1.  Yes.  You can go into a legal establishment and buy pot.  You are not enriching a criminal organization wehn you do so.

2.  No.  Holland did not fully legalize marajuana; it is still technically illegal and importing large amounts is still a crime with heavy penalities.  Thus their bastardization of legaliztion retains a criminal element to import the drug, which of course would create profits for illegal enterprises.  



> For a fact, legalizing marijuana will not impact street gang crime one bit in the U.S.



Again, my statement about "eliminating the gangs" was specifically addressed to the Mexican drug gangs that smuggle tons of pot into the US.

Legalizing pot would take the profit out of those gangs.  Without money, their effectiveness would be severely diminished.

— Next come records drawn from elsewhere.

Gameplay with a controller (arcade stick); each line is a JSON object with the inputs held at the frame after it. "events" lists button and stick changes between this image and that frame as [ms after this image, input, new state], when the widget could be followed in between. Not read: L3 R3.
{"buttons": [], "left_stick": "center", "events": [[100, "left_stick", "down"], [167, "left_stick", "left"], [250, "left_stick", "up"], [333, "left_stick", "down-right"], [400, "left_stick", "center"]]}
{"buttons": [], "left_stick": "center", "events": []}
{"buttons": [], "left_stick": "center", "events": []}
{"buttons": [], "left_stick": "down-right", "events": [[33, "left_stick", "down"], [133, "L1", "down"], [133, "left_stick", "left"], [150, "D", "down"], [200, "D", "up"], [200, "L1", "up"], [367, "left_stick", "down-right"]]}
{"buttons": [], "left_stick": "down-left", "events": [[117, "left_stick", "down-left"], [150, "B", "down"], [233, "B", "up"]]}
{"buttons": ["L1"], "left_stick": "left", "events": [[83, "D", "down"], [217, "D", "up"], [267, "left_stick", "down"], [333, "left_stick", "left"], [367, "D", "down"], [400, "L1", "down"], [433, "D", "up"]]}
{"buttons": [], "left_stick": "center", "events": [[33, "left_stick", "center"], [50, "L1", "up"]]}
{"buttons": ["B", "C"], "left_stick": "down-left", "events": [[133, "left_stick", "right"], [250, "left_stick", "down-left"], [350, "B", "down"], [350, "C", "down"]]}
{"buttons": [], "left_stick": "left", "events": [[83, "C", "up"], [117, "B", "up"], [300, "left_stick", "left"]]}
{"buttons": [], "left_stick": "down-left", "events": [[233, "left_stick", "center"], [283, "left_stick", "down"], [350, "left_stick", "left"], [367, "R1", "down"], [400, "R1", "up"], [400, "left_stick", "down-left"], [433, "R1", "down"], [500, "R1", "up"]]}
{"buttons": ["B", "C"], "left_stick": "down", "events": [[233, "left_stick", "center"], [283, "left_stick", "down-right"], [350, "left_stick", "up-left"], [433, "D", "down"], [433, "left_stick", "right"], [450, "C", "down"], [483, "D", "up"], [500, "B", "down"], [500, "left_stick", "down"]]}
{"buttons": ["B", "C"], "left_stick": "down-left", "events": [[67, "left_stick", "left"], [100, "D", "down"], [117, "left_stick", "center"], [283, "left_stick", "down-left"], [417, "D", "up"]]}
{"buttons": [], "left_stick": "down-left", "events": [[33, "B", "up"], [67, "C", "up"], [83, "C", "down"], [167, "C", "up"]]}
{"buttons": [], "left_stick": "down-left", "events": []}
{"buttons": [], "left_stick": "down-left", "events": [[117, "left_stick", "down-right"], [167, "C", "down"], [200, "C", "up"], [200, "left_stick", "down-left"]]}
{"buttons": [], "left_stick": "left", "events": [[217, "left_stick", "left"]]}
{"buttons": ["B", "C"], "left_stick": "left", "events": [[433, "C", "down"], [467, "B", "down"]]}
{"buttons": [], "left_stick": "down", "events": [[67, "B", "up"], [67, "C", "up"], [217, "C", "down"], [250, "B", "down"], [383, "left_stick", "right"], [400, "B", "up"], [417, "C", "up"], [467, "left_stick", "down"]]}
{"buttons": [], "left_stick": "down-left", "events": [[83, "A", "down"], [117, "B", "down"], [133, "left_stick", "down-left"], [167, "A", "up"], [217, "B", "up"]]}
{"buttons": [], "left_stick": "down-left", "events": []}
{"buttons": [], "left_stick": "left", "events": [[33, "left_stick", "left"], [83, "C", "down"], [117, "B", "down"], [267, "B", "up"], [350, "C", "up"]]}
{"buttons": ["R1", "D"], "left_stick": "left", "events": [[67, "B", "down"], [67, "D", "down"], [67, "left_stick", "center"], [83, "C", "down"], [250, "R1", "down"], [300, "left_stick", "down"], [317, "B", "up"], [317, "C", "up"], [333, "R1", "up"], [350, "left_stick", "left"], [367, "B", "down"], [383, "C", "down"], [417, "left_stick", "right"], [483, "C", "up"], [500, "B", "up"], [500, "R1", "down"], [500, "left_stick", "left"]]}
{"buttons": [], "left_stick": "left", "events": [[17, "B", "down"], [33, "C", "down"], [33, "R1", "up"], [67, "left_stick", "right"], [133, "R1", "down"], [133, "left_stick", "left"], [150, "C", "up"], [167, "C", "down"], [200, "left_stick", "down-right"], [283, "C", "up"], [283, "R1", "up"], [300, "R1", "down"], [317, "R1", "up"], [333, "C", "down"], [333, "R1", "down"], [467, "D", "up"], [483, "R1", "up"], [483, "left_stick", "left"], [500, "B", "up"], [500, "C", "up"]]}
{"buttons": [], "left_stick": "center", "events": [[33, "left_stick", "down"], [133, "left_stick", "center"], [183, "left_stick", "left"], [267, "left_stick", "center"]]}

I agree that the typical gang in the US is probably far less dependent upon marijuana for their profits.  But then again, to the extent they are, it doesn't hurt.


----------



## catzmeow (Apr 22, 2009)

Iriemon said:


> Again, my statement about "eliminating the gangs" was specifically addressed to the Mexican drug gangs that smuggle tons of pot into the US.
> 
> Legalizing pot would take the profit out of those gangs.  Without money, their effectiveness would be severely diminished.
> 
> I agree that the typical gang in the US is probably far less dependent upon marijuana for their profits.  But then again, to the extent they are, it doesn't hurt.



At present, most of the meth consumed in the U.S. is made in Mexico.  We've made the precursor elements illegal in the U.S., so meth labs are more rare.  Almost 100% of the heroin and cocaine trafficked into the U.S. come via Mexico.  

Marijuana is only a small percentage of their business.


----------



## Iriemon (Apr 22, 2009)

catzmeow said:


> Iriemon said:
> 
> 
> > Again, my statement about "eliminating the gangs" was specifically addressed to the Mexican drug gangs that smuggle tons of pot into the US.
> ...



That is a good argument for legalizing these other drugs as well. 

But marijuana accounts for 60% to the Mexican drug gang profit, according to this article. 

_According to U.S. and Mexican officials, some 60 percent of the profits that fuel these thugs come from just one drug, marijuana. _

Stop Subsidizing Mexican Drug Gangs | DrugReporter | AlterNet


----------



## ItsFairmont (Apr 22, 2009)

Maybe users who are caught should be charged with accomplice to murder (since, if they buy imported drugs, they ARE accomplices to murder).


----------



## Iriemon (Apr 22, 2009)

ItsFairmont said:


> Maybe users who are caught should be charged with accomplice to murder (since, if they buy imported drugs, they ARE accomplices to murder).



The problem is, laws that draconian never fly when it is your 16 yo kid who gets sentenced for life for smoking a joint.

There are already far to many millions of Americans in jail for a substance less harmful than alcohol.  We are spending far to much money enforce the law, prosecuting them, and jailing them.


----------



## catzmeow (Apr 23, 2009)

Iriemon said:


> Stop Subsidizing Mexican Drug Gangs | DrugReporter | AlterNet



Alternet is not a reliable source given that they have a clearly declared position on legalization of marijuana.  Try again.  I would like to see something mainstream that relies on law enforcement data. Furthermore, I disagree that the fact that mexican drug gangs are heavily involved in distributing hard drugs in the U.S. is a strong argument in favor of legalizing those drugs.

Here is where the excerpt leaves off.